━━━ Data for this exercise

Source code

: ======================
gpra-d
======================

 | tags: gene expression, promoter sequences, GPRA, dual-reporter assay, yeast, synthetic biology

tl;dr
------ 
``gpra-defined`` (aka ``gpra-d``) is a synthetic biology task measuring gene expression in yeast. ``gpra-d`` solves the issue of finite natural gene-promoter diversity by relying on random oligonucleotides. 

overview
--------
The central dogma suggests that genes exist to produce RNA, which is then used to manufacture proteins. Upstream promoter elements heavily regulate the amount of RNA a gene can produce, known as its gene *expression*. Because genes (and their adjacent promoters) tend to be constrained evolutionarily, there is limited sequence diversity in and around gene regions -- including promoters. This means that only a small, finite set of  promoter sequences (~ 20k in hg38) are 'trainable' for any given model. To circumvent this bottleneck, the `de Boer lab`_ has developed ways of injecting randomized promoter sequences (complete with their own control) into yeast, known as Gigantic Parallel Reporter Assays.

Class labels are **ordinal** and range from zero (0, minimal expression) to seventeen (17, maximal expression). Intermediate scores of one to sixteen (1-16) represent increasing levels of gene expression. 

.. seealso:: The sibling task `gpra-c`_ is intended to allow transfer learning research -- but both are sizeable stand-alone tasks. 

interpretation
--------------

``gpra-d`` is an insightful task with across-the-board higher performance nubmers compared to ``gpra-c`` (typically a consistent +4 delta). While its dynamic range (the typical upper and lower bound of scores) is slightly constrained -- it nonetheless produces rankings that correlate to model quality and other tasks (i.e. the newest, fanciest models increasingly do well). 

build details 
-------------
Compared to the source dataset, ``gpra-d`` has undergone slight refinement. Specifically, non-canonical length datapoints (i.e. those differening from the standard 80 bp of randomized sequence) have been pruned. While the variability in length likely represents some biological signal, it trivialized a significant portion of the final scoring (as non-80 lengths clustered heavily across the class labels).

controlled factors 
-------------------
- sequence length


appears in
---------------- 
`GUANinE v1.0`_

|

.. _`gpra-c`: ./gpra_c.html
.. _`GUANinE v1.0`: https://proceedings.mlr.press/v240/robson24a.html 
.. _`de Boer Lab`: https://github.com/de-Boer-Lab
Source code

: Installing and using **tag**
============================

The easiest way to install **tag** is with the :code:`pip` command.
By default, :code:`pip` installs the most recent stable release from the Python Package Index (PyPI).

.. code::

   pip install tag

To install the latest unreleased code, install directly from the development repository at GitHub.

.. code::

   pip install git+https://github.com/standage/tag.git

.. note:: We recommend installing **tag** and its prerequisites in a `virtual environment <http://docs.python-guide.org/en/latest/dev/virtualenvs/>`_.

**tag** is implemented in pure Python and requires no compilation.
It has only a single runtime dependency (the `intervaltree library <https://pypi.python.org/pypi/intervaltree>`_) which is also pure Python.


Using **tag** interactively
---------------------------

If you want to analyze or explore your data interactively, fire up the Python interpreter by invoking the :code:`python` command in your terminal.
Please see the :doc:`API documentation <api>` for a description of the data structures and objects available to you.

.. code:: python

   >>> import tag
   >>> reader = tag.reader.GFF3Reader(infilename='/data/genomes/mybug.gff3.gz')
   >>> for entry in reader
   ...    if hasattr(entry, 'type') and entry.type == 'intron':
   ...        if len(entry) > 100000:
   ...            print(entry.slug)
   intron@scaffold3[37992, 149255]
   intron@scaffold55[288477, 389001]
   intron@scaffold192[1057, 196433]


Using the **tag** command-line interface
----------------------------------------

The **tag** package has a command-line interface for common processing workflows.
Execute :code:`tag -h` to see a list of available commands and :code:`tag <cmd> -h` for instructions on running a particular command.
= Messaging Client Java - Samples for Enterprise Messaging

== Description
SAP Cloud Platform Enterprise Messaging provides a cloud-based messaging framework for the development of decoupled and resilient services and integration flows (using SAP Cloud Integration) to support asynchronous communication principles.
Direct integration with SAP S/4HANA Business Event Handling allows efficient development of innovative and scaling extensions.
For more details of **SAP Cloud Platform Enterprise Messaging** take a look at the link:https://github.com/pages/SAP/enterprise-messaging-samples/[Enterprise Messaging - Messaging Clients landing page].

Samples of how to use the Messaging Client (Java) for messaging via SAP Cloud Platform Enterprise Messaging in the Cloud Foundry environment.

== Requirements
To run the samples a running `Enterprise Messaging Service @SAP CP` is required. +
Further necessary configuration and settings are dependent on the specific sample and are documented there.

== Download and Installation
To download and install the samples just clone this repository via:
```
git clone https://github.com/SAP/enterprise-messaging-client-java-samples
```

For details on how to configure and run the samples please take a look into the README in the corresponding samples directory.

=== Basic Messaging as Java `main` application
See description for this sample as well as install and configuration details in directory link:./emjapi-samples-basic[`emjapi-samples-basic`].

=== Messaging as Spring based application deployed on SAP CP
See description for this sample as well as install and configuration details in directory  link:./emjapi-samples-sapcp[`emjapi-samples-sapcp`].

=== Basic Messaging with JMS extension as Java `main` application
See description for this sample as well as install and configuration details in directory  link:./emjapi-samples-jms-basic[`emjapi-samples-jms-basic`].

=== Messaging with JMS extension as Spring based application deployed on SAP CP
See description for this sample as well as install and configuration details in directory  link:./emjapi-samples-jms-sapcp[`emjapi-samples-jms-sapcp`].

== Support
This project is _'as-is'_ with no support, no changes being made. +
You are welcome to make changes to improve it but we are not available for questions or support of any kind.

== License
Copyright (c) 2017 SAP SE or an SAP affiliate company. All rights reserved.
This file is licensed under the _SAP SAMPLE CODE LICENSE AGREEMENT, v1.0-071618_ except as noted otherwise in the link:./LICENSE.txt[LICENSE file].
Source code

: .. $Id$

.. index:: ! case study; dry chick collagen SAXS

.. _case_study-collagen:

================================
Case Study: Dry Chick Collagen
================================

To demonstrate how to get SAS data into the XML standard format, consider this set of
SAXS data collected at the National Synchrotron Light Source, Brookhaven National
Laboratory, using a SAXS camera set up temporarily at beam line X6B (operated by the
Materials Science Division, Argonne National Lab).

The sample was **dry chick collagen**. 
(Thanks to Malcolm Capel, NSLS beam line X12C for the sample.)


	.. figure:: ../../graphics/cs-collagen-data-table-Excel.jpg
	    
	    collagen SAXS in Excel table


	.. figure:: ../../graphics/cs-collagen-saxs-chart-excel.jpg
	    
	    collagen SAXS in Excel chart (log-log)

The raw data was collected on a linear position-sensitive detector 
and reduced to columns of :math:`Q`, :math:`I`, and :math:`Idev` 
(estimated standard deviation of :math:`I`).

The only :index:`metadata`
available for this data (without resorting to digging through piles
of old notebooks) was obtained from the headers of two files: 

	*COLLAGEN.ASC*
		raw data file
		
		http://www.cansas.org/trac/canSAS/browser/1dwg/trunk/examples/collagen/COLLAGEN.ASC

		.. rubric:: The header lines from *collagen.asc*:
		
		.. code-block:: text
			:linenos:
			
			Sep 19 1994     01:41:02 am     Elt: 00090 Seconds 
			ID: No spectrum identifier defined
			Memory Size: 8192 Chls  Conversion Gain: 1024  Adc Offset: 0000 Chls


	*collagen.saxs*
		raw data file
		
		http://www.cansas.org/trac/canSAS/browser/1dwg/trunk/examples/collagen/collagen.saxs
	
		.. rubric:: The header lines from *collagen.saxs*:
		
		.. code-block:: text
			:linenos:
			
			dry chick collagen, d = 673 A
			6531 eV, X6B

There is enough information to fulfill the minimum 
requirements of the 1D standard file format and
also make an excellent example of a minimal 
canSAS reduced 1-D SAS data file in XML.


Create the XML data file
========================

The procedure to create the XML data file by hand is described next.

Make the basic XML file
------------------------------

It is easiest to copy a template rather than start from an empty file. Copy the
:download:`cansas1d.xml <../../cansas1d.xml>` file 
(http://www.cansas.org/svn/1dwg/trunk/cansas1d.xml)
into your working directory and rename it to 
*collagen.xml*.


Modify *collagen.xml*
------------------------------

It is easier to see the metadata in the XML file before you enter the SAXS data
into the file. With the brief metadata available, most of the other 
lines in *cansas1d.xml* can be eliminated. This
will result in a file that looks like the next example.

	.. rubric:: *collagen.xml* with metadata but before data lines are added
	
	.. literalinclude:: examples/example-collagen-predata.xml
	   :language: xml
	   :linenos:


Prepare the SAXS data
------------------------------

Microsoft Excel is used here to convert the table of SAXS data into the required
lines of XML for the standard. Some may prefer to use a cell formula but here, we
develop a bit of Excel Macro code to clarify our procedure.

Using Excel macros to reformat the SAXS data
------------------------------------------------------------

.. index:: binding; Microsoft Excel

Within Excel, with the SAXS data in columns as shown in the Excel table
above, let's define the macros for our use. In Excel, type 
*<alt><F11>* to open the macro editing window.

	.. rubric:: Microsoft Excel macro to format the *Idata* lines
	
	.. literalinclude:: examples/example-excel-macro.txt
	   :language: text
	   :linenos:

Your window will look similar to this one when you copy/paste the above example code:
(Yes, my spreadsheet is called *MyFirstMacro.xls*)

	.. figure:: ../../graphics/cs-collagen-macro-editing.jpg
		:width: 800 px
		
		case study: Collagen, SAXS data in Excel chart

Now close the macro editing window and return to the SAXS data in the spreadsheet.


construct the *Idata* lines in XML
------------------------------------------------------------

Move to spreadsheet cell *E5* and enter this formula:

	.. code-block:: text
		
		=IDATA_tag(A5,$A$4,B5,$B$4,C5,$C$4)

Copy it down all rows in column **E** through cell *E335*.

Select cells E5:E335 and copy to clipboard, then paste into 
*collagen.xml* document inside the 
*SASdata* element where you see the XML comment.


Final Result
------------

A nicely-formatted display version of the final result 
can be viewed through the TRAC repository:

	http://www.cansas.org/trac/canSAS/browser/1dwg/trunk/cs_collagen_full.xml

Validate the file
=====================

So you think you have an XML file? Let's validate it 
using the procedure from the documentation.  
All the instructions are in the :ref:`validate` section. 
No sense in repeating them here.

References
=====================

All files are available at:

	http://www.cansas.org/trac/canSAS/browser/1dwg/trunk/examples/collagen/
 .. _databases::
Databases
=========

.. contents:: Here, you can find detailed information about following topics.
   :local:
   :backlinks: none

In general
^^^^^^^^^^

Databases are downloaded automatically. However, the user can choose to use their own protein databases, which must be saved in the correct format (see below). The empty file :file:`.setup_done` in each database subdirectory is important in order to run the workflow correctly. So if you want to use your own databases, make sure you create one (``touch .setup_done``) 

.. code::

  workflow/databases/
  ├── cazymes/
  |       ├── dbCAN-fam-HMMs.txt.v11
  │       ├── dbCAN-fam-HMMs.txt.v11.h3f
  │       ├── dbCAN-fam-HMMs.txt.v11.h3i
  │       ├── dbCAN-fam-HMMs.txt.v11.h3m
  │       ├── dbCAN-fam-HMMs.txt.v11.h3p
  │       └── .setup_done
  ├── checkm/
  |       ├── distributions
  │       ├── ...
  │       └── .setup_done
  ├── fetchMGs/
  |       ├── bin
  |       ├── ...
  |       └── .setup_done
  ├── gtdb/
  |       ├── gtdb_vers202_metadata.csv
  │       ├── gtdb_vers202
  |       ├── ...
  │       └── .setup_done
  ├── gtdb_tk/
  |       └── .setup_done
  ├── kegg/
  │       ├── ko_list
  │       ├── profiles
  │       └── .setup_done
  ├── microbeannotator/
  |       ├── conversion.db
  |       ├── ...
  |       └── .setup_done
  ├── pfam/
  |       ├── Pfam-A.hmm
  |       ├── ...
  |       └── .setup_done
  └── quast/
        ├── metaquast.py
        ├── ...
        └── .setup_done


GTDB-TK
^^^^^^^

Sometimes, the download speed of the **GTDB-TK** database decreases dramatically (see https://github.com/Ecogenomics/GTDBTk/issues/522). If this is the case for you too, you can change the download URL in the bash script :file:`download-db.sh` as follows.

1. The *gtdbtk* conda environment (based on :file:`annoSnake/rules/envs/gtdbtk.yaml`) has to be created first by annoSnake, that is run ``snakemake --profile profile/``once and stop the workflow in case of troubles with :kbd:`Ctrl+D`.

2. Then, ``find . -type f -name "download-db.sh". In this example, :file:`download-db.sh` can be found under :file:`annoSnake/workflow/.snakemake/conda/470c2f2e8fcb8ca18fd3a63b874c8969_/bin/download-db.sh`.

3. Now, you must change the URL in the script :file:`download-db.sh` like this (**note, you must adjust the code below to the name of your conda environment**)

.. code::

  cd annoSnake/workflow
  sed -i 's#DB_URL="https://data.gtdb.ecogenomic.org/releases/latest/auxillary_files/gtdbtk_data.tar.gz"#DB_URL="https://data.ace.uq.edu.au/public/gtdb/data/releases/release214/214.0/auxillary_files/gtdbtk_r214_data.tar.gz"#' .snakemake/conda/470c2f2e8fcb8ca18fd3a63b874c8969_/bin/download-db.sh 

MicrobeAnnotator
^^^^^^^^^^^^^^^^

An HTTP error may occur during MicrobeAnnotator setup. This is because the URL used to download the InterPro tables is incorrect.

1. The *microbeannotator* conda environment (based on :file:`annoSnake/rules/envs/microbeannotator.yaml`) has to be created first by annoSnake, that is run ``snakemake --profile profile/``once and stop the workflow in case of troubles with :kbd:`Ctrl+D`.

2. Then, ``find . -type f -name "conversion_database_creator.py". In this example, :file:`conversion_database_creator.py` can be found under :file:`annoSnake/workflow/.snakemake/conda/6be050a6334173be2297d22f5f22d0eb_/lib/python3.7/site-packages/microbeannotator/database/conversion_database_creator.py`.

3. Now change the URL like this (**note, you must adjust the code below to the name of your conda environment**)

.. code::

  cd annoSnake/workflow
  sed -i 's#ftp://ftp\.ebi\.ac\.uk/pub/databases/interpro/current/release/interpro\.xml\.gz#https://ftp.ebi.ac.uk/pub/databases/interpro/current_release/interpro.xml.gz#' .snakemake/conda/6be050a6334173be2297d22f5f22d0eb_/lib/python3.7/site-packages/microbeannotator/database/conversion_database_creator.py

━━━━━━

Your assignment:
What lines in the material above include "collected"? Copy every one of them.

Written response:
SAXS data collected at the National Synchrotron Light Source, Brookhaven National
The raw data was collected on a linear position-sensitive detector 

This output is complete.